Cloud computing single-handedly keeps Microsoft afloat

Avatar By Billy Kirk | 4 years ago

Microsoft has been experiencing a rough patch in their business model with PC computers and other fundamental sections of their company not keeping up with the customer demands.

But being on the front lines of cloud computing, the company has been able to sustain itself suffices the enormous losses in other fields.

So much so that they have decided to focus on cloud computing. Microsoft phones experienced an 81 percent loss in the last quarter of 2016. This is due in large part to the company stopping the Microsoft 2003 that operated many of the Lumia phones.

Their smartphone market has plummeted with many people opting for either an Android or iPhone.

They unluckily went through the same rabbit hole that destroyed Blackberry.

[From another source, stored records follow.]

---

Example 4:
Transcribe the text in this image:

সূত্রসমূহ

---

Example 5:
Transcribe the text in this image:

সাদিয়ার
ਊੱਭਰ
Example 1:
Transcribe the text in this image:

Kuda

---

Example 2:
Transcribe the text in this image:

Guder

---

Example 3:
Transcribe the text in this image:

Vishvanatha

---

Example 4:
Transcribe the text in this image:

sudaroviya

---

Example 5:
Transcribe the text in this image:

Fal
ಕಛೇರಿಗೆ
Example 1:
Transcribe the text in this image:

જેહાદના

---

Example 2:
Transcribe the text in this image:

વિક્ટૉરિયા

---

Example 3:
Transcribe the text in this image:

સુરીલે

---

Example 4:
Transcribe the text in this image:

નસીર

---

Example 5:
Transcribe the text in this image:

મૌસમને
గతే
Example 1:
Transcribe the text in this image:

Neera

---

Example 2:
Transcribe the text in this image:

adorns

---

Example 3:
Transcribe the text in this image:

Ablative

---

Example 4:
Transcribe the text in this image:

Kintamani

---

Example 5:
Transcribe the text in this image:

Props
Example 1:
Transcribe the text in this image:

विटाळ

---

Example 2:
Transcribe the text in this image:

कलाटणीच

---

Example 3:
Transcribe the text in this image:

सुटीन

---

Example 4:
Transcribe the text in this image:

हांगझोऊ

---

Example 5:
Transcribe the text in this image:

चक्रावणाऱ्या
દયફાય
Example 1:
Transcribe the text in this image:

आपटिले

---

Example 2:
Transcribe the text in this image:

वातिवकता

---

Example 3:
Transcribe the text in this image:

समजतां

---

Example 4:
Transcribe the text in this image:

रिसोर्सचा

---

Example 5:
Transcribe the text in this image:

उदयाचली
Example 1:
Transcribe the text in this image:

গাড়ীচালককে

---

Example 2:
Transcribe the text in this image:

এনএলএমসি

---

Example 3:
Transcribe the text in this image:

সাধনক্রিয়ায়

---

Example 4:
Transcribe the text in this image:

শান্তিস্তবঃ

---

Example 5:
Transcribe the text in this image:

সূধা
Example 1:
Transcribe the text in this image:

“The company’s Enterprise Services revenue declined 4 percent after growing for three-quarters. Microsoft blamed the reversal on businesses, ending the custom support agreements for Windows Server 2003, ” said Blair Hanley Frank from PCWorld. “Microsoft officially ended support for that server software in 2015, but some customers buy extended support under custom contracts.”

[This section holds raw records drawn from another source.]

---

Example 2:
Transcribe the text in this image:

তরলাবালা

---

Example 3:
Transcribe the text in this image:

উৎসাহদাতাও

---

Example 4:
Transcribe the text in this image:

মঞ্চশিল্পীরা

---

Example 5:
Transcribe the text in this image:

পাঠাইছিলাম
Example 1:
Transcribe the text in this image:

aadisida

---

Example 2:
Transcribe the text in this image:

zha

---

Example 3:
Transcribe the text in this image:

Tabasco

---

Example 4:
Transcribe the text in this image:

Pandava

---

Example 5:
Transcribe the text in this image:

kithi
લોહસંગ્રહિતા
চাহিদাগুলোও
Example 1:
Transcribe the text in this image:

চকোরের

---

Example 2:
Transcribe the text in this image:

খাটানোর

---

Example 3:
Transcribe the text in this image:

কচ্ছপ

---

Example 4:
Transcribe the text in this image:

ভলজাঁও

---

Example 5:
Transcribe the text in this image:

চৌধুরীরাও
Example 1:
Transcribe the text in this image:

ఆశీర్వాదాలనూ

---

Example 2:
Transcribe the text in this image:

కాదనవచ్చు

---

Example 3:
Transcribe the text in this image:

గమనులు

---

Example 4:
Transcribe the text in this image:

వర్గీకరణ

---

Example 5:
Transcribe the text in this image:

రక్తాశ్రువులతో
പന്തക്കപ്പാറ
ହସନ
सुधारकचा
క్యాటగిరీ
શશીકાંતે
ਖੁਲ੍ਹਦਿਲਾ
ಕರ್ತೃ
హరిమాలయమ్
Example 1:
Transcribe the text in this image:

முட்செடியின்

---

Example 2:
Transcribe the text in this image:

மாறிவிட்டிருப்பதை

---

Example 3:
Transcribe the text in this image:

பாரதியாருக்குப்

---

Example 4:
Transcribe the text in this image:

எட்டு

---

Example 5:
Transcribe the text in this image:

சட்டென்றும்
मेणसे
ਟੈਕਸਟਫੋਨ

Cloud computing experienced a 93 percent growth over the year with Microsoft offering one of the best service and affordable in the industry.

Even LinkedIn one of Microsoft’s purchases did not do well and experienced a loss of $100 million in 2016. This is due in large part to the poor marking approach of the social media company. But one surprising bit was the PC profits rose by 4 percent, a big surprise considering market trends in past years.